TROIA Web Service Guide: Understanding Session, callService, Encryption, and Response
TROIA Web Service is a small but critical integration layer. This guide clarifies the session model, callService flow, XML parameters, and how to read responses with encryption/compression in mind.
Table of contents
Quick overview
The flow is simple: login creates a session, callService runs a TROIA class method, and CaniasResponse returns the data. The traps are in the details.
- login() opens the session; work happens in callService().
- Every call carries SessionId and SecurityKey.
- Responses are wrapped in CaniasResponse, not a single string.
- Encryption/compression are optional and must be handled consistently.
login(): session and security keys
A successful login returns SessionId and SecurityKey; encrypted sessions also return EncryptionKey.
- Persist SessionId and SecurityKey for each call.
- Send Encrypted=true only if you will actually encrypt.
- Handle EncryptionKey as UTF-8 bytes before use.
callService(): the core invocation
callService executes a registered TROIA class method. ServiceId and Parameters are where most mistakes happen.

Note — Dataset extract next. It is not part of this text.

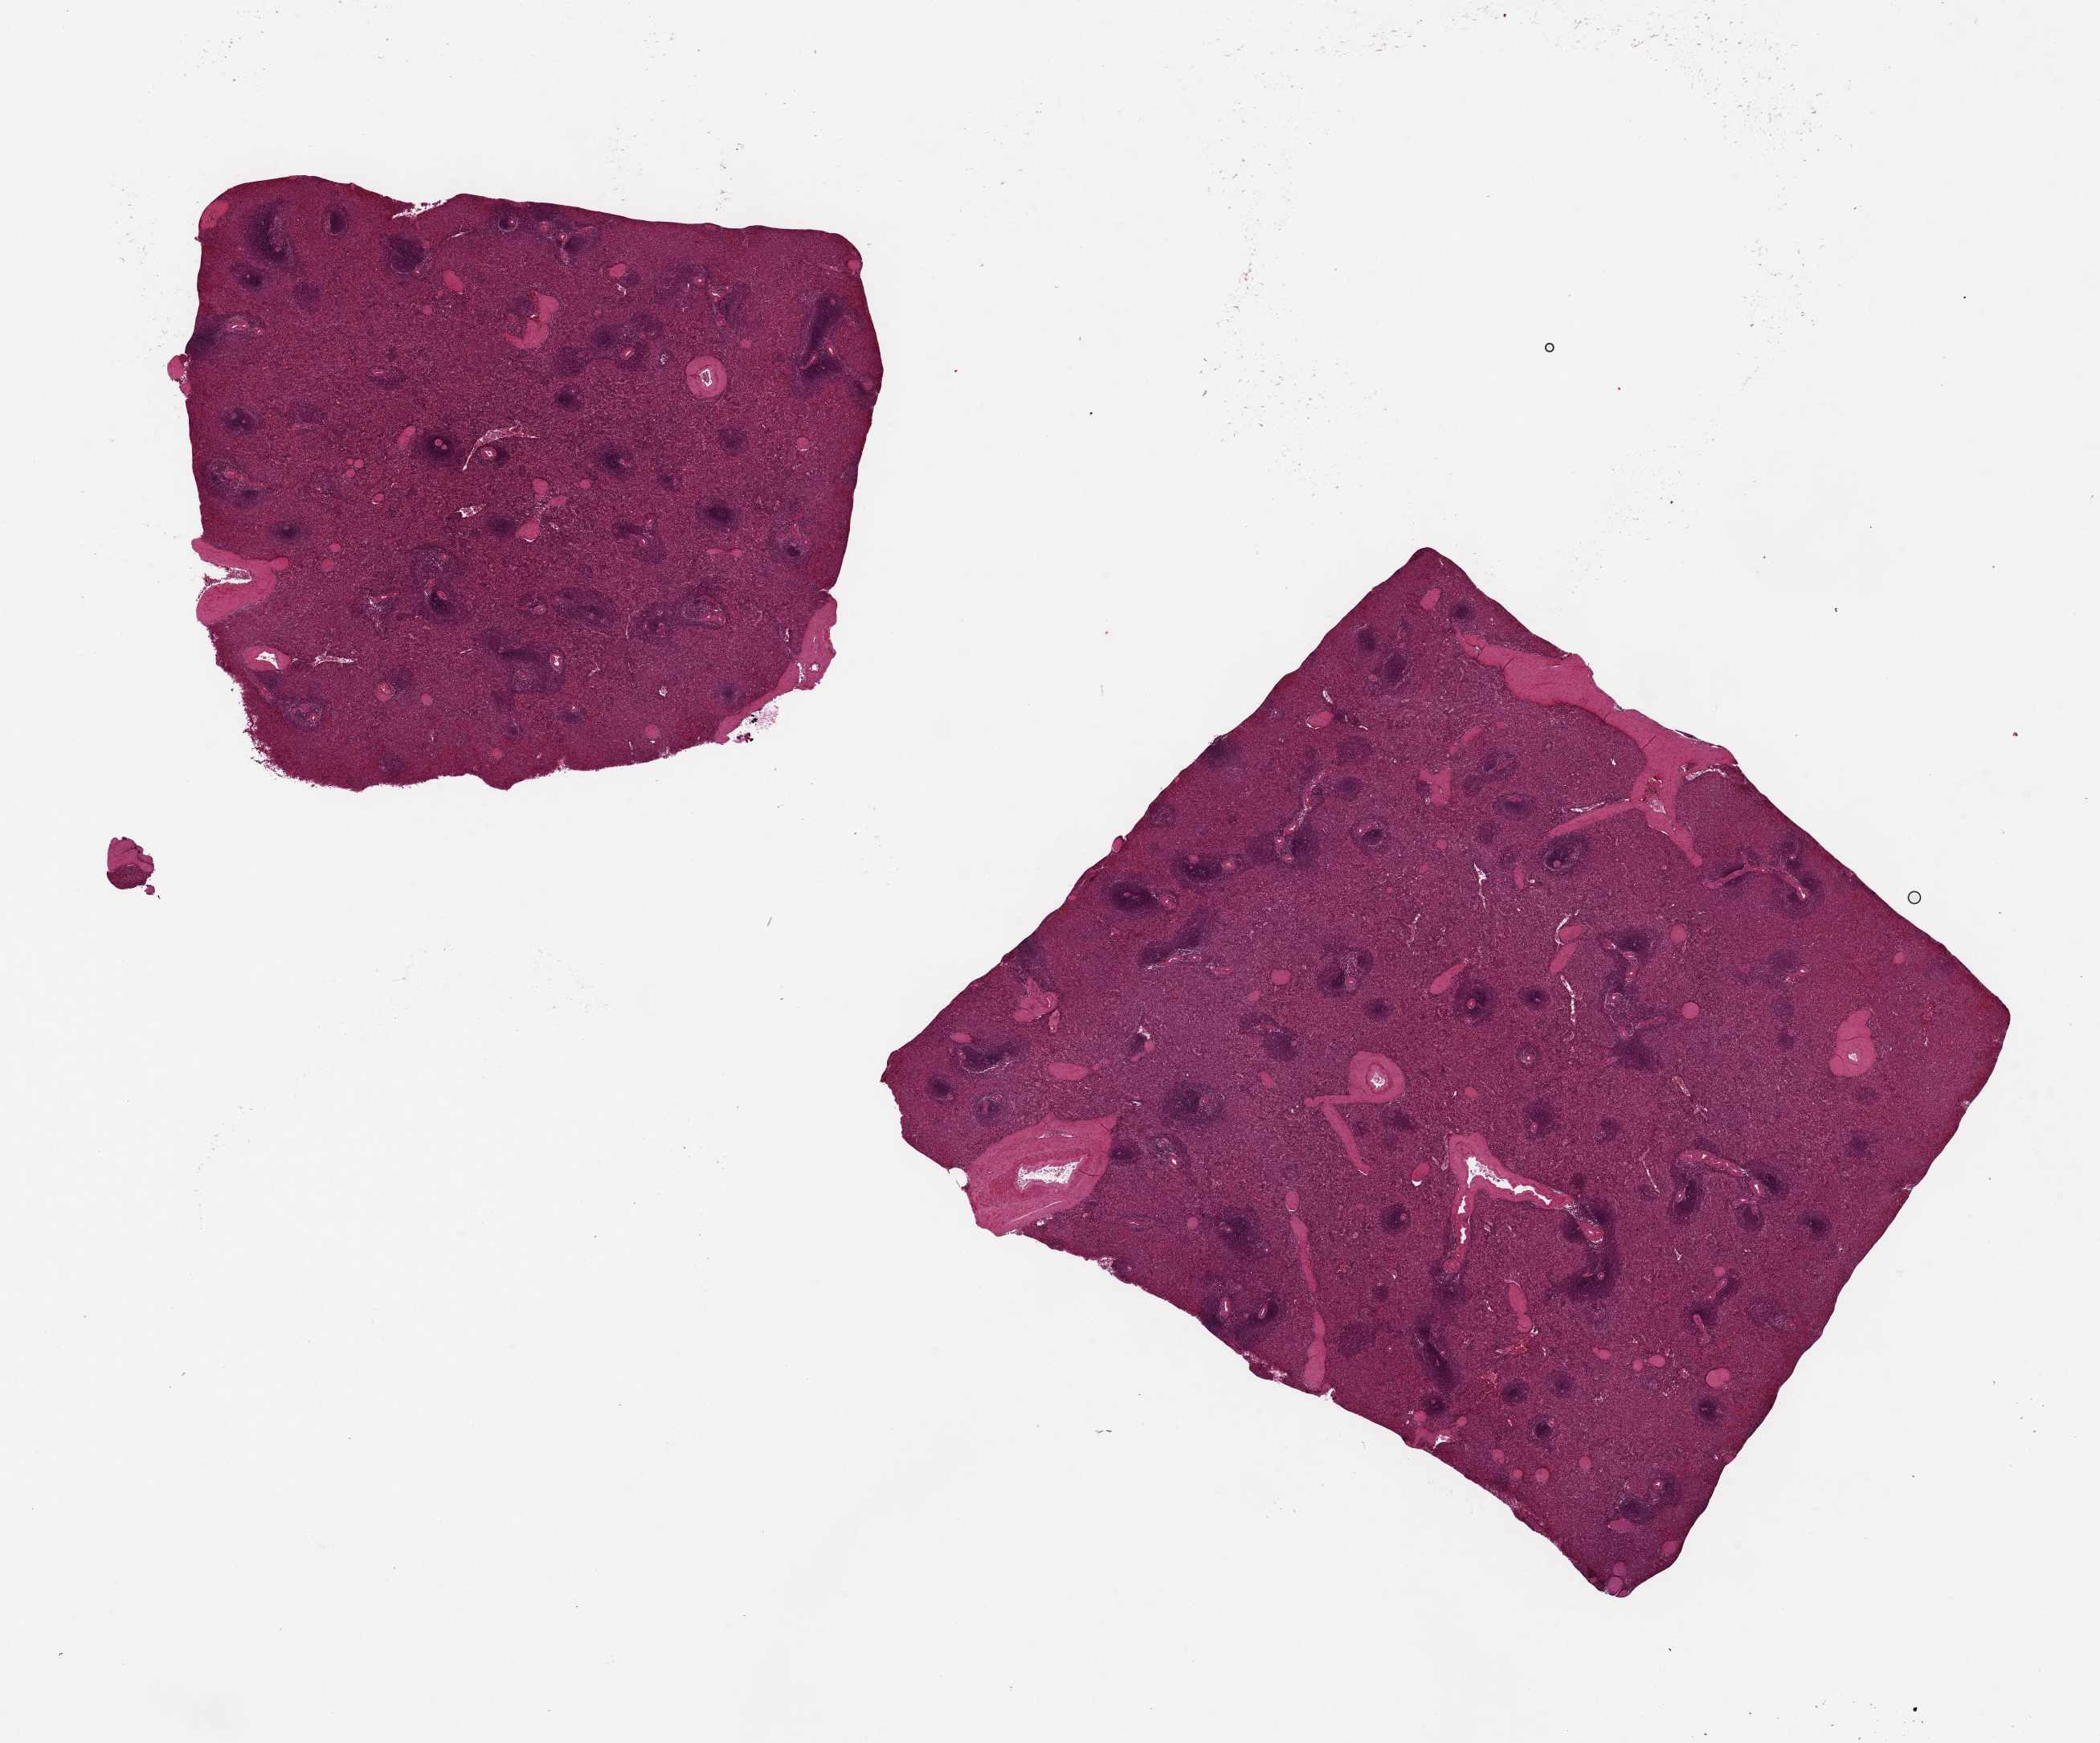
Digitized hematoxylin and eosin (H&E)-stained section, brightfield — shown as a low-resolution overview of the whole scanned area (about 20.7 x 17.2 mm, slide scanned at 20x); PAXgene-fixed, paraffin-embedded tissue; target tissue: spleen; donor tissue sample. Donor sex: male.
Review note (as recorded): 2 pieces, 6x7 & 8x9 mm; not congested.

- ServiceId selects the registered method.
- Parameters is an XML string payload.
- Compressed and Permanent flags change behavior.

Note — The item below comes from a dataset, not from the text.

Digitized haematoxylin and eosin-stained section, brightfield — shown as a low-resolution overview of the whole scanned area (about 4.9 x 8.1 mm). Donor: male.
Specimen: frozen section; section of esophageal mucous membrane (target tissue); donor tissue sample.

- ExtraVariables and RequestId are helpful for tracking.
Parameters XML: primitive, base64, CDATA
Parameters are passed as <PARAMETERS> with <PARAM> entries. encoding="base64" is supported; CDATA helps for special chars.
- Primitive values need no type attribute.
- Base64 is decoded to UTF-8 on the server.
- CDATA avoids parser issues for special characters.
Table and vector payloads
Use TYPE="TABLE" or TYPE="VECTOR" to send structured data. The server converts the XML into symbols.
- Tables are sent as rows/columns.
- Vectors use name/type/value items.
- Keep the XML hierarchy intact to avoid parse errors.
Reading CaniasResponse
Response, SYSStatus, Messages, and ExtraVariables must be read together, especially when compression is used.
- Response is StringResponse with Value + Compressed flag.
- SYSStatus and SYSStatusError provide execution state.
- Messages and ExtraVariables are XML payloads.
- RequestId echoes the call for correlation.
Encryption vs compression
Encryption is opt-in; compression is applied based on size and is not used for encrypted data.
- Encrypted connections use AES/CBC/PKCS7/128.
- Compression happens beyond the size threshold.
- If both are used, follow the documented order.
Cheat sheet
A quick list of the fields and flags that cause the most confusion.
- login response: Success, SessionId, SecurityKey, EncryptionKey.
- callService input: SessionId, SecurityKey, ServiceId, Parameters, Compressed, Permanent, ExtraVariables, RequestId.
- CaniasResponse: Response, SYSStatus, SYSStatusError, Messages, ExtraVariables, RequestId.